Ölpreis steigt – OPEC verschiebt Erhöhung der Fördermenge
Eigentlich wollte die OPEC mit ihren externen Partnern wie Russland (OPEC+) die Öl-Fördermenge demnächst anheben. Aber Nachfrageschwäche und ein relativ niedriger Ölpreis haben wohl zu der Erkenntnis geführt, dass man nicht noch mehr Öl auf den Markt bringen sollte? Die OPEC+ hat sich laut Bloomberg darauf geeinigt, ihre Produktionssteigerung im Dezember um einen Monat zu verschieben. Dies ist die zweite Verzögerung ihrer Pläne zur Wiederbelebung des Angebots, da die Preise angesichts der fragilen Wirtschaftsaussichten weiterhin unter Druck stehen.

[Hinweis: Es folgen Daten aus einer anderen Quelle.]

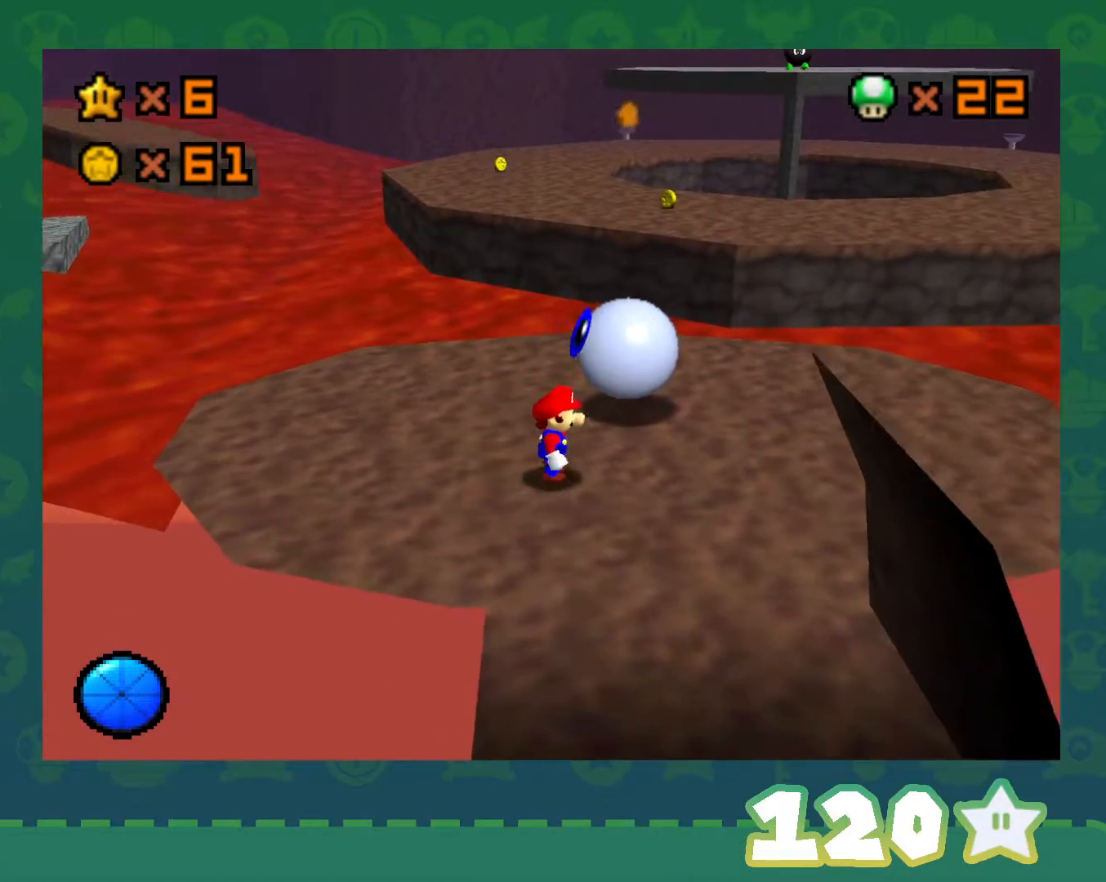
{"buttons": [], "left_stick": "center", "events": [[83, "left_stick", "center"], [317, "C_LEFT", "down"], [483, "C_LEFT", "up"]]}
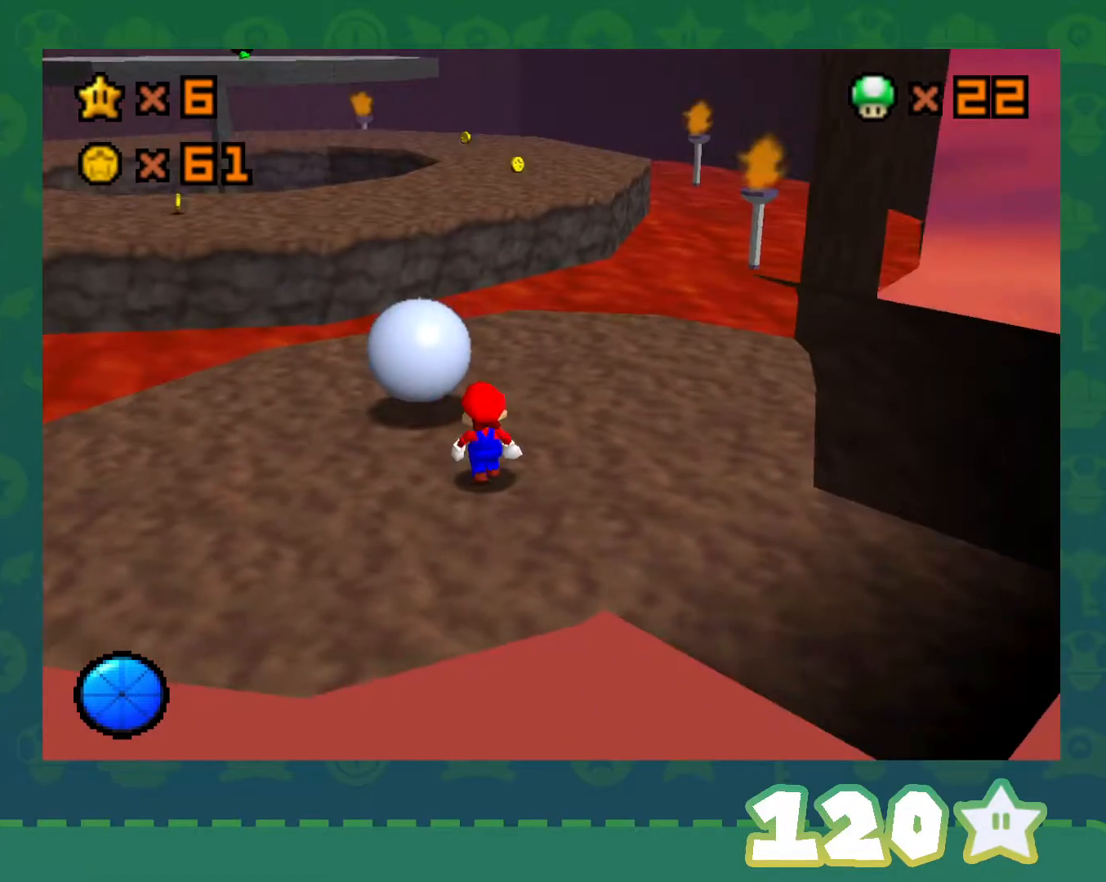
{"buttons": [], "left_stick": "up-left", "events": [[383, "left_stick", "up-left"]]}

Die von Saudi-Arabien und Russland angeführte Gruppe OPEC+ hatte beabsichtigt, ab Dezember eine Reihe monatlicher Produktionssteigerungen um 180.000 Barrel pro Tag zu beginnen. Sie wird das Angebot in diesem Monat jedoch weiterhin einschränken, wie aus einer am Sonntag auf der Website der OPEC veröffentlichten Erklärung hervorgeht.
Die Gruppe hatte die Wiederaufnahme bereits von Oktober aufgeschoben, da die schwächelnde Nachfrage nach Öl in China und das steigende Angebot aus Amerika den Ölpreis unter Druck setzen. Die Brent-Futures sind in den letzten vier Monaten um 17 % eingebrochen und werden nun bei etwa 73 US-Dollar pro Barrel gehandelt, was für die Saudis und viele andere in der OPEC+ zu niedrig ist, um die Staatsausgaben zu decken.
„Die Marktbedingungen haben sich durchgesetzt“, sagte Harry Tchilinguirian, Leiter der Ölforschung bei Onyx Commodities. “Die OPEC+ hat gezeigt, dass sie die aktuellen makroökonomischen Realitäten, die sich auf China und Europa konzentrieren und auf ein schwächeres Wachstum der Ölnachfrage hindeuten, nicht ignorieren kann.“
Eine weitere Verzögerung könnte den Markt kaum stützen, da sie von vielen Händlern erwartet wurde. Die internationalen Märkte werden auch im nächsten Jahr mit einer Überversorgung konfrontiert sein, selbst wenn die OPEC+-Allianz keine Erhöhung des Angebots vornimmt, schätzt die Internationale Energieagentur in Paris. Citigroup und JPMorgan gehen davon aus, dass der Brent-Ölpreis im Jahr 2025 in den 60-Dollar-Bereich rutschen wird.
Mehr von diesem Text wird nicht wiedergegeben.